Dojo Darelir, the School of Xenograg the Sorcerer

Elmö, Equerry to Xenograg

(Y83)

It has been a week since Xenograg and Elmö confirmed that Eldicor is indeed gone from Rhydin. Elmö has been familiarizing himself with Rhydin City, including the Red Dragon Inn. Today, he knocks on the door to Xenograg’s study. Xenograg has been expecting this conversation.

“Need something, Elmö?”

“Yes, My Lord.” Xenograg gets up from his small desk and crosses the room to his chair. He gestures to the sofa.

“Come, sit.”

“Thank you,” Elmö says as he sits. Xenograg waits for him to start.

“With Eldicor gone, I no longer have a source of income.”

“I, too. While Eldicor was not my only source, it was my largest. But I digress. You were saying.”

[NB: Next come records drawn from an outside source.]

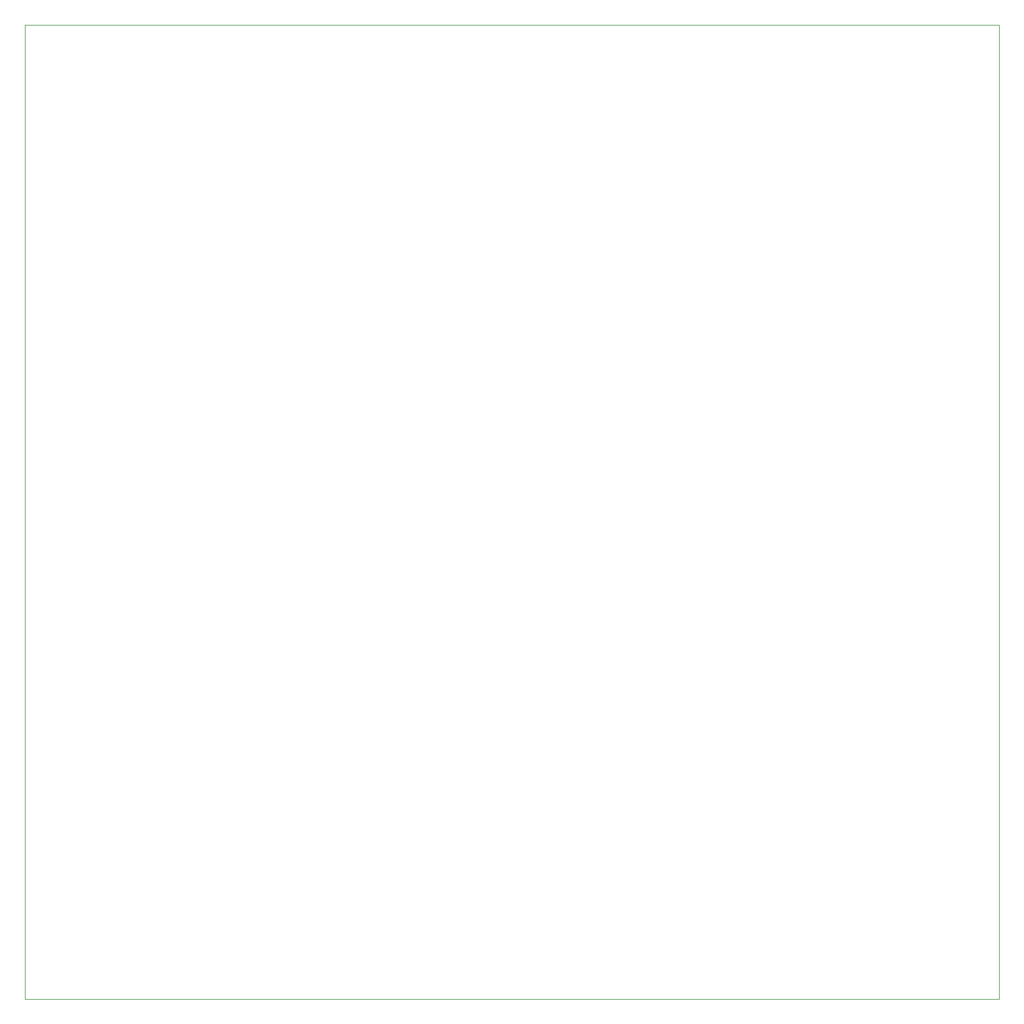
<source format=gm1>
%TF.GenerationSoftware,KiCad,Pcbnew,(6.0.5)*%
%TF.CreationDate,2022-05-25T23:49:35+01:00*%
%TF.ProjectId,screen-driver,73637265-656e-42d6-9472-697665722e6b,rev?*%
%TF.SameCoordinates,Original*%
%TF.FileFunction,Profile,NP*%
%FSLAX46Y46*%
G04 Gerber Fmt 4.6, Leading zero omitted, Abs format (unit mm)*
G04 Created by KiCad (PCBNEW (6.0.5)) date 2022-05-25 23:49:35*
%MOMM*%
%LPD*%
G01*
G04 APERTURE LIST*
%TA.AperFunction,Profile*%
%ADD10C,0.100000*%
%TD*%
G04 APERTURE END LIST*
D10*
X86340000Y-23200000D02*
X225340000Y-23200000D01*
X225340000Y-23200000D02*
X225340000Y-162200000D01*
X225340000Y-162200000D02*
X86340000Y-162200000D01*
X86340000Y-162200000D02*
X86340000Y-23200000D01*
M02*

</source>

“Even living here rent-free, I will soon run out of money.”

“How did you find adventuring?”

“Much less appealing than expected. Disgusting, even.”

“So. You are a landless warrior of some experience, and proven in battle. The usual options are vassalage or employment, possibly as a junior officer.”

“A mercenary?”

“Not necessarily. Are you familiar with the term, ‘security work’?”

“Somewhat. Guarding things, places, or people.”

“Yes, but there can be more than that. Threat assessment, for example.” Xenograg lets Elmö sit and think. After a few minutes, Elmö sighs.

“I left Eldicor because I wanted something different than the traditional role set for me. I quickly found Rhydin too different, and decided to return home and embrace tradition. Now, that is denied me.”

“You have only seen part of Rhydin. There are other parts that will look familiar enough to be acceptable.”

“Perhaps, but it will never be able to walk away, home, if I ever tire of it.”

“No. I am sorry.” Xenograg lets silence fall. He watches Elmö for the right moment to take control of the conversation.

“Serving your family would have been a kind of vassalage, correct?” Elmö nods. “So would have serving the Queen. Or serving me.” Elmö is now focused upon Xenograg’s every word.

“Let me speak plainly,” Xenograg continues. “I know your worth, and could make great use of you.”

“In what capacity?”

“You have come at a very opportune time, Elmö. I recently divested myself of the bulk of my retinue. Now I need to rebuild it.”

“Junior officer?”

“Perhaps more than that.” Elmö cocks his head slightly. “Think on this: I am a baron, far from home. I have only a few guards, a groom, and a housekeeper.” Elmö quickly processes the information.

“You do have a problem.” Xenograg smiles.

“What is my most immediate need?” Elmö blinks, but immediately knows he knows the answer.

“An equerry.”

“I agree.” Still smiling, Xenograg waits for Elmö to understand. The Eldar’s eyes widen, and he begins to smile. Then he catches himself, and assumes a wary demeanor.

“What are your terms?” Xenograg grins at the astute question.

“Room and board equal to my own. Replacement of all arms currently missing or damaged. A stipend.”

“How much?” Xenograg’s offer is generous enough to dispense with any need to haggle.

“My duties?”

“Everything concerning my personal needs. The household here is currently managed by the captain of the guard. You will take over that.”

“Is either senior to the other?”

“No, equals. So you accept?” Elmö stands.

“I accept.” Xenograg also stands.

“Then give me your sword.”

“Its blade is broken.”

“Indeed? I will replace it, as agreed. Give me your broken sword.” Elmö draws his sword which is missing about a third of its length. He kneels before holding it across his palms out to Xenograg. Xenograg takes it in his palms. He holds it for a long moment before reverently laying it down on the sofa. Xenograg then draws his own sword. Elmö is surprised as Xenograg touches him upon the shoulder with the blade while clearly speaking the Sindarin rite of knighthood.

“I accept your fealty. I give you my trust in return.” Xenograg lays his own sword across his palms. “As proof of this, I bestow upon you my sword.” Elmö almost rises to his feet in shock before catching himself.

“My Lord! That is Nartelemna!”

“It is. The last Eldicorean sword should be borne by the last Eldicorean.”

“I am not worthy.”

“Then you have something to strive for: to become so.”

“Yes, My Lord,” vows Elmö as he takes Nartelemna into his hands.

“Then rise, Sir Elmö.” He does so. “My people have a tradition. The bearer of a renown weapon takes its name as his own. If you wish, you are now Nartelemna.”